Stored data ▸

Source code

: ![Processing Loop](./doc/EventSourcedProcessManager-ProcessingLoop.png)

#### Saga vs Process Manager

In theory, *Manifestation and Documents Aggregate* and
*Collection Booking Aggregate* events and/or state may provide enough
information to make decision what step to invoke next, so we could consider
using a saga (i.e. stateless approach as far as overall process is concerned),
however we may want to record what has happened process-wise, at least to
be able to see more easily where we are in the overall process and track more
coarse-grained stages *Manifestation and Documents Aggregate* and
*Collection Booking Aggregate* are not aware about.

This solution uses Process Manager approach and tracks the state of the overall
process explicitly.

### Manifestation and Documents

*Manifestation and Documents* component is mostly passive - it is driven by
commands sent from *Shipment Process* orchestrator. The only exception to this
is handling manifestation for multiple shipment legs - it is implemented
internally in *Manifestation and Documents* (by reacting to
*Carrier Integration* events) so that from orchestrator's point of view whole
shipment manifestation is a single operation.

PROBLEM TO SOLVE ▸ Exactly the lines from the one containing "may provide enough" through the final line of the records must appear in your reply, and no others.

EXERCISE RESPONSE ▸
*Collection Booking Aggregate* events and/or state may provide enough
information to make decision what step to invoke next, so we could consider
using a saga (i.e. stateless approach as far as overall process is concerned),
however we may want to record what has happened process-wise, at least to
be able to see more easily where we are in the overall process and track more
coarse-grained stages *Manifestation and Documents Aggregate* and
*Collection Booking Aggregate* are not aware about.

This solution uses Process Manager approach and tracks the state of the overall
process explicitly.

### Manifestation and Documents

*Manifestation and Documents* component is mostly passive - it is driven by
commands sent from *Shipment Process* orchestrator. The only exception to this
is handling manifestation for multiple shipment legs - it is implemented
internally in *Manifestation and Documents* (by reacting to
*Carrier Integration* events) so that from orchestrator's point of view whole
shipment manifestation is a single operation.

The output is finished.